-- Begin Source data --

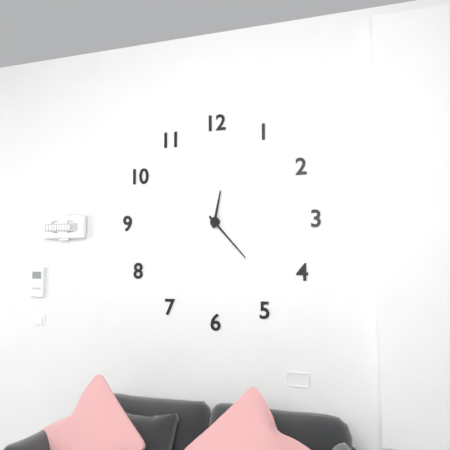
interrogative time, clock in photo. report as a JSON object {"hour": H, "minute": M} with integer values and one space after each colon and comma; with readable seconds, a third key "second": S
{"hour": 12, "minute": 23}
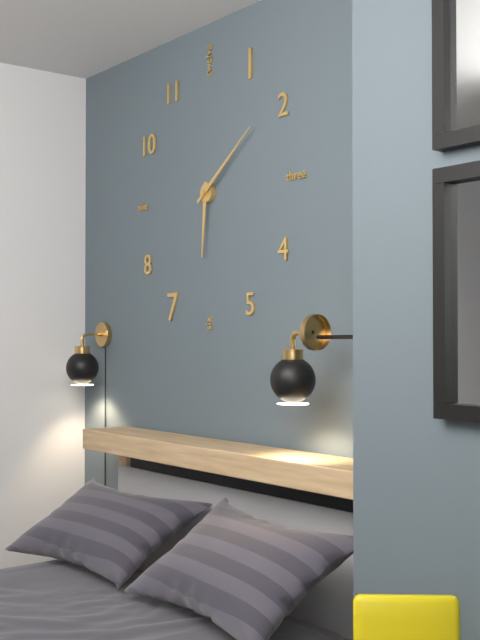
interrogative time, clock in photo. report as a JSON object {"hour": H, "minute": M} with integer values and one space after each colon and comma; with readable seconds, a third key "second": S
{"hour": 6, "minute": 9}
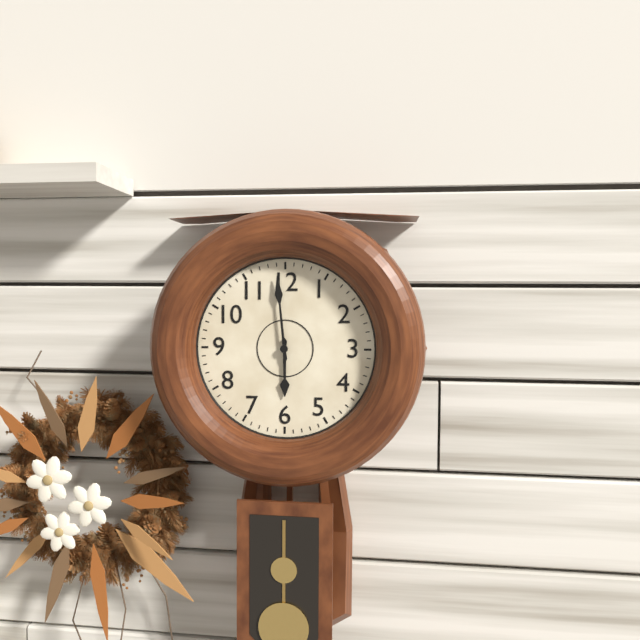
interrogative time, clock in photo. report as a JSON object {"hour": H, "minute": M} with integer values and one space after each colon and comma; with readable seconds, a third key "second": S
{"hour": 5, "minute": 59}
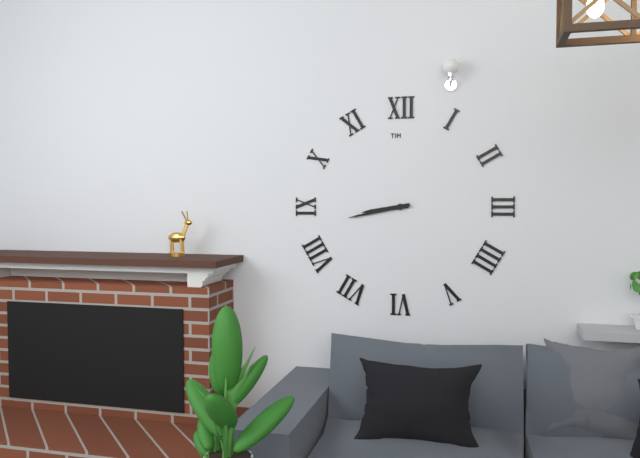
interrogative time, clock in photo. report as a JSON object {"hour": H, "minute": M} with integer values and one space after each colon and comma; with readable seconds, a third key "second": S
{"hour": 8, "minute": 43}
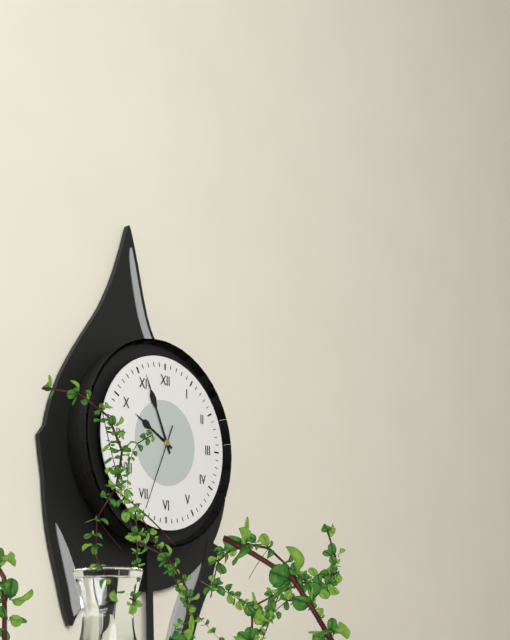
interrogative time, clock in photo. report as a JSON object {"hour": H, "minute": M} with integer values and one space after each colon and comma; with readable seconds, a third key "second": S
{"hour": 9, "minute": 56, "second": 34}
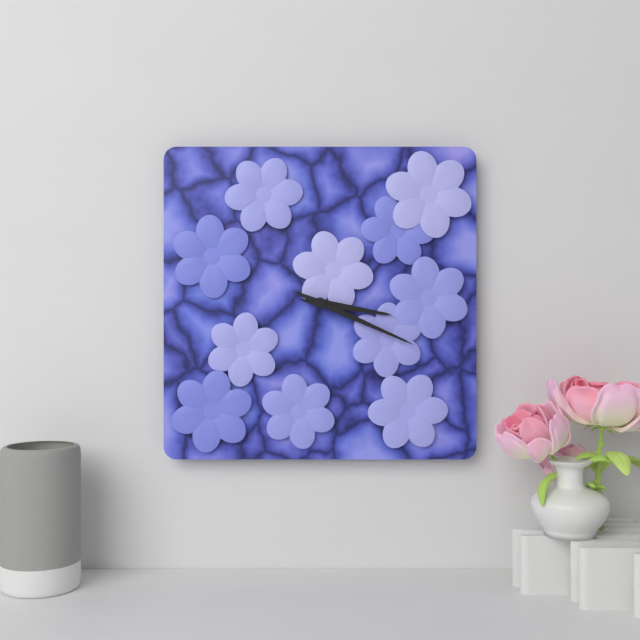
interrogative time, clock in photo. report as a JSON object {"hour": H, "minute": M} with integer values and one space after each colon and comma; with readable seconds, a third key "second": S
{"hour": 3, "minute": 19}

-- End Source data --

- **Task to complete**: Reproduce the text of all six entries above word for word, leaving out the pictures.

- **Solved problem**:
interrogative time, clock in photo. report as a JSON object {"hour": H, "minute": M} with integer values and one space after each colon and comma; with readable seconds, a third key "second": S
{"hour": 12, "minute": 23}
interrogative time, clock in photo. report as a JSON object {"hour": H, "minute": M} with integer values and one space after each colon and comma; with readable seconds, a third key "second": S
{"hour": 6, "minute": 9}
interrogative time, clock in photo. report as a JSON object {"hour": H, "minute": M} with integer values and one space after each colon and comma; with readable seconds, a third key "second": S
{"hour": 5, "minute": 59}
interrogative time, clock in photo. report as a JSON object {"hour": H, "minute": M} with integer values and one space after each colon and comma; with readable seconds, a third key "second": S
{"hour": 8, "minute": 43}
interrogative time, clock in photo. report as a JSON object {"hour": H, "minute": M} with integer values and one space after each colon and comma; with readable seconds, a third key "second": S
{"hour": 9, "minute": 56, "second": 34}
interrogative time, clock in photo. report as a JSON object {"hour": H, "minute": M} with integer values and one space after each colon and comma; with readable seconds, a third key "second": S
{"hour": 3, "minute": 19}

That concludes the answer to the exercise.